We brush this off so easily, making the parents of children with allergies work incredibly hard at determining ingredients of food and providing a safe environment for our children. And most of us get really tired of being the ones advocating for our kids constantly and having to deprive them of church dinners or parties simply because they can’t eat what is being served.

Isn’t safety more important?

The Mars Co., makers of M&Ms, is a great big company and makes a whole lot of money. But now we can’t buy any M&Ms because they all bear the warning that they may contain peanuts. Mars is a big enough company to have regular M&Ms produced in a different space from the peanut and peanut butter ones. Easy solution. But instead, we are satisfied with a warning on the package and new responsibility for the parents: “No, Baby Girl, you can’t have M&Ms anymore. I know they’re your favorite.”

The applications for this callous understanding of freedom are endless:
  • the “need” to pass concealed handgun laws and then open-carry laws so that you have the right to make everyone around you afraid;
  • the "importance" of seeing fairness as only applying to academic-based scholarships, which deprive needy, inner-city youth from even going to college simply because rich kids got better grades;
  • allowing insurance companies to deprive coverage to anyone for any reason at all after taking their money;
and these are just the tip of the iceberg.

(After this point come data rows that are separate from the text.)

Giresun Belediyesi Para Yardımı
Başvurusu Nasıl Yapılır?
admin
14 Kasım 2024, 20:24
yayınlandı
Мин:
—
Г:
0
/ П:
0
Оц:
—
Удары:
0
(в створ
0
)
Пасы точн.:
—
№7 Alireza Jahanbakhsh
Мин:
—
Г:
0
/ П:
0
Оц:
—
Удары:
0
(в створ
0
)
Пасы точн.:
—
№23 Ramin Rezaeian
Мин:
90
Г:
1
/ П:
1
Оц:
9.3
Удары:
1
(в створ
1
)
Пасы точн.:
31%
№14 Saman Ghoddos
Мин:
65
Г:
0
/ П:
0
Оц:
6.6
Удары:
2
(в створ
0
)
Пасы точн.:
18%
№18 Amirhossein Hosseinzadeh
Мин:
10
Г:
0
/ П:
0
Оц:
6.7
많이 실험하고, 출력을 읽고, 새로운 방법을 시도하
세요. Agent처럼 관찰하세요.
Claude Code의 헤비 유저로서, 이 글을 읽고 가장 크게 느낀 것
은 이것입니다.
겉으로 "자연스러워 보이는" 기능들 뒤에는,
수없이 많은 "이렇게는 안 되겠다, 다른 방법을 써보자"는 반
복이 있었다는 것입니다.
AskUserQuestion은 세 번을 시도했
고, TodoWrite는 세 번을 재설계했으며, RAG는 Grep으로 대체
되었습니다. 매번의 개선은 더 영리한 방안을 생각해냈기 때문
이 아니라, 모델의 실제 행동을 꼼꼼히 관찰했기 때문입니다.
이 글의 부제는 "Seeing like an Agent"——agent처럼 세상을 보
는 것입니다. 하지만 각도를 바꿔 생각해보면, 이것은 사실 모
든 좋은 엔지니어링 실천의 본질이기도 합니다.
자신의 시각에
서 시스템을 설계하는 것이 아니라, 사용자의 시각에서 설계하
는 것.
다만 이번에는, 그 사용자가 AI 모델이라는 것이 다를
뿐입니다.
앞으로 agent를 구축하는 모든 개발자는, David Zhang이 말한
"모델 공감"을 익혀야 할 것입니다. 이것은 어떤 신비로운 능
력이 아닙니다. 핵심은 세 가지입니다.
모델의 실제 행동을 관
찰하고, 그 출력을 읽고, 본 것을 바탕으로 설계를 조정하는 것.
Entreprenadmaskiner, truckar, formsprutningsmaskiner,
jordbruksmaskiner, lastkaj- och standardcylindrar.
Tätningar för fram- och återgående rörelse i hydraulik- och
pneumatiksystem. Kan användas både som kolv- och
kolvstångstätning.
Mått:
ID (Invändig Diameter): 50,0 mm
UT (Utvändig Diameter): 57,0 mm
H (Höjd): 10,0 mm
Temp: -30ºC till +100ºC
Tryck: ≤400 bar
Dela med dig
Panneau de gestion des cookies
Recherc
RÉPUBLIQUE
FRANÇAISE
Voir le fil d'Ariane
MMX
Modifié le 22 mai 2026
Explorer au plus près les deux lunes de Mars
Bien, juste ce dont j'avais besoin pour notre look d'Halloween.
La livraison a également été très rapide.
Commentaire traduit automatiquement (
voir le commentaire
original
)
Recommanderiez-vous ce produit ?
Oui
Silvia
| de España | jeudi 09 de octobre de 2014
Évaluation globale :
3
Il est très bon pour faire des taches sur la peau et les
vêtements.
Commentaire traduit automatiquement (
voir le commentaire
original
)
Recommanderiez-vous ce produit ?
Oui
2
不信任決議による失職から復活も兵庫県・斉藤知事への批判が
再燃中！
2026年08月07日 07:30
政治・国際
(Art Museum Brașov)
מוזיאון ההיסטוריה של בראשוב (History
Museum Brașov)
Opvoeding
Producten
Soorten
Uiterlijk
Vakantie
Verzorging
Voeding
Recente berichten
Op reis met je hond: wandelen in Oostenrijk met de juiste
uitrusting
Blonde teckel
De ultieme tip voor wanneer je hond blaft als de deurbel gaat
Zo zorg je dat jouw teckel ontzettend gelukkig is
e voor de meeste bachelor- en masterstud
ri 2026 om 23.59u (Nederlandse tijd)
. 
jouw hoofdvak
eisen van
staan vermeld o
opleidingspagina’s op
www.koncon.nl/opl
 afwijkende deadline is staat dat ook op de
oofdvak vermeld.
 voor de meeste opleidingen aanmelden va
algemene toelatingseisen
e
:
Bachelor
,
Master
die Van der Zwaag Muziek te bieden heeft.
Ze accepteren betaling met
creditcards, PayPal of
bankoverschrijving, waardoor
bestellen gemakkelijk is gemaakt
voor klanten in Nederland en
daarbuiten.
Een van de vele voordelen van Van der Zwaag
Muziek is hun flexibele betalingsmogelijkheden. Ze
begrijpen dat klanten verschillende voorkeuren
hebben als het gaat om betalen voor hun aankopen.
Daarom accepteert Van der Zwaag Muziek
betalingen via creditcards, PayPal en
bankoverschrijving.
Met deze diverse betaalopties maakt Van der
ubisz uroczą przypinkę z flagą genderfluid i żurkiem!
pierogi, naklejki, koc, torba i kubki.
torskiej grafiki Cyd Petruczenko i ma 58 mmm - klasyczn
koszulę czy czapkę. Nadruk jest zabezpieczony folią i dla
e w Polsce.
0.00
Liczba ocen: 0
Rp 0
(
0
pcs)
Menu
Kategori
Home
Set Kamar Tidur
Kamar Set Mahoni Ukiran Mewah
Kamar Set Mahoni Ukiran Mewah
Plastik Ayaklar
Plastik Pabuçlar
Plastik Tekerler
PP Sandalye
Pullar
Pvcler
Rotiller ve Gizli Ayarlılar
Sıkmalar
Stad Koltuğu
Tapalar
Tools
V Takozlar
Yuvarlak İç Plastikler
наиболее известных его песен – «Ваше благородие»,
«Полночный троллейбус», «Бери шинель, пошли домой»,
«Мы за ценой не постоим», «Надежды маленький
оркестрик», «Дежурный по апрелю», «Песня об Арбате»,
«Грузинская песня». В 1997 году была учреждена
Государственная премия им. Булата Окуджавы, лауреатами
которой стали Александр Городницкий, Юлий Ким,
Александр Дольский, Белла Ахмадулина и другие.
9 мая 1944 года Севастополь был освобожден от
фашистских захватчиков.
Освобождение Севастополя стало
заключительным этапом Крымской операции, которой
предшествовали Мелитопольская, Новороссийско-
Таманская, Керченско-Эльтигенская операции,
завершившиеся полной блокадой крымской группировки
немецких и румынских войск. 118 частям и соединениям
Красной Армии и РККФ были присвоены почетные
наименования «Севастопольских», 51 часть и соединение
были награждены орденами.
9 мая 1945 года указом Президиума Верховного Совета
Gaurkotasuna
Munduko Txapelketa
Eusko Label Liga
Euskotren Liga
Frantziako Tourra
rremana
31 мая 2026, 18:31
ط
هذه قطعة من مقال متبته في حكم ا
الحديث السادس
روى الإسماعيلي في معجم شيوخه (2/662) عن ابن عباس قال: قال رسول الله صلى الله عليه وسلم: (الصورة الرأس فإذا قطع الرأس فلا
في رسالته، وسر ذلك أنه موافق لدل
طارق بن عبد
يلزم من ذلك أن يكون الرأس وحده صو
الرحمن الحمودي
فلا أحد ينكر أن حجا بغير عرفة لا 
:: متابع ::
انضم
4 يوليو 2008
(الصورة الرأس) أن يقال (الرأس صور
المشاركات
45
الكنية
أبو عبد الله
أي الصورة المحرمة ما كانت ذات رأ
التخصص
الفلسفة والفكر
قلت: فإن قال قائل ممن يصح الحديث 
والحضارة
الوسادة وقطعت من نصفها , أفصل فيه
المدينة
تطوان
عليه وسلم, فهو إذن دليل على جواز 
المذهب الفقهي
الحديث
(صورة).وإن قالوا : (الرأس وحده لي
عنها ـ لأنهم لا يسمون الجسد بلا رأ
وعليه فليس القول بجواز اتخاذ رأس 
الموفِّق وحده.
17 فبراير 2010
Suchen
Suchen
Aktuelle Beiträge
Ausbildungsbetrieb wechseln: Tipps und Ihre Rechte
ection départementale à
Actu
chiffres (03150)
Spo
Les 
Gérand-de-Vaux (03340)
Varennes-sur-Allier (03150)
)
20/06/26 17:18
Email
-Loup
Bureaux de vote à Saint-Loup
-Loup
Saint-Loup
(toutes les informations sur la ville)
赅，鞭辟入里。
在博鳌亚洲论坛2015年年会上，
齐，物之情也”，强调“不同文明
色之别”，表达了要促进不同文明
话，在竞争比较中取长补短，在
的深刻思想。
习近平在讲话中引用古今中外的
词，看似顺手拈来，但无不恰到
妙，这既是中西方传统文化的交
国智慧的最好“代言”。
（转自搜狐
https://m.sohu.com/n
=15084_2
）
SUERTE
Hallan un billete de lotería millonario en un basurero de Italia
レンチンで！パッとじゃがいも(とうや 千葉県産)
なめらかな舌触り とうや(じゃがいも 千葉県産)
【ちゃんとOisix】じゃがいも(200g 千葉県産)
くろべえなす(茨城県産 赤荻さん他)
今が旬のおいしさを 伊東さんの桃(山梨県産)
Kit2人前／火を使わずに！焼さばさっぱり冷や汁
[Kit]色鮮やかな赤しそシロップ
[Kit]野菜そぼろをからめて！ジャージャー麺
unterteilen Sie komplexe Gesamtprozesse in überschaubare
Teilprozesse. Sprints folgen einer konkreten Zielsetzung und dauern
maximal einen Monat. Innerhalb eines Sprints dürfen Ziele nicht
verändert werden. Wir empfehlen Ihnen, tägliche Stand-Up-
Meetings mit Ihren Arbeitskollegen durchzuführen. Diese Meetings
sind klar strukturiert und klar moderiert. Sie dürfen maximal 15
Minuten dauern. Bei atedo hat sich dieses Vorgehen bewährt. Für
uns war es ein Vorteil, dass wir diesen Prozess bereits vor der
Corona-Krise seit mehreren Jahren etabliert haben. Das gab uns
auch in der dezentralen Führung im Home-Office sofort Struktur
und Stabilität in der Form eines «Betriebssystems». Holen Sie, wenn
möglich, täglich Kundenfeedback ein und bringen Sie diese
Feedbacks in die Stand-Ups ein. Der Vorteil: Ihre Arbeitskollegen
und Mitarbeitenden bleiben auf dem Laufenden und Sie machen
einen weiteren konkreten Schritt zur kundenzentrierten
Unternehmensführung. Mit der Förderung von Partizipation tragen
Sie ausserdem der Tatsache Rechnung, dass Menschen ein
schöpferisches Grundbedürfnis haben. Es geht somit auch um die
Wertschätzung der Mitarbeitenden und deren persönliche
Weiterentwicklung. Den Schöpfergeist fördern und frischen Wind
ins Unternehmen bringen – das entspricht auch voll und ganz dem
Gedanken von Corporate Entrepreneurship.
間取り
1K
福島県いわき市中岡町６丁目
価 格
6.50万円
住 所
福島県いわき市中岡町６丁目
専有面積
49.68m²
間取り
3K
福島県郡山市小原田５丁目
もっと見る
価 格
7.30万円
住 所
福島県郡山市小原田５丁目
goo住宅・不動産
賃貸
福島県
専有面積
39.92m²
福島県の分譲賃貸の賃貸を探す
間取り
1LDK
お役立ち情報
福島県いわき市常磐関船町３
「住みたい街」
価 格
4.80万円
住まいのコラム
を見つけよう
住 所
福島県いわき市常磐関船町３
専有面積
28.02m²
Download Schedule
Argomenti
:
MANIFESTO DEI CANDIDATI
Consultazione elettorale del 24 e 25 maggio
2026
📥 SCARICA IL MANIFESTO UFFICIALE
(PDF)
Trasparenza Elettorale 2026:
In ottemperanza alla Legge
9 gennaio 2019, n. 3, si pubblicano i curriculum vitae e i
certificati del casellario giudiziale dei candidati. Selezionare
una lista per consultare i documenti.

Some conservatives may try to spin this the other way or simply disregard me as the usual liberal calling for tolerance. So here’s the deal: it is about power. People without allergies are in a position of power and dominance over people with them. My daughter didn’t choose this. GOD isn’t punishing her because of our choices (remember, GOD promised David GOD wouldn’t do that). Like Superman, she has a weakness. So show some compassion! Don’t put peanuts in everything. It’s that simple. It is getting so easy to avoid the common allergens, that we no longer have the excuse not to accommodate them.

So quit complaining about your gun rights or your right to deprive others of healthcare or the rights of oil companies to rob you or the rights of drug companies to lie to you or use some example of some white person losing a promotion that was “theirs” to some “undeserving” minority. Just answer why is that more important than safety, health, and well-being?

Why is your individual right more important than the lives of thousands or millions of people?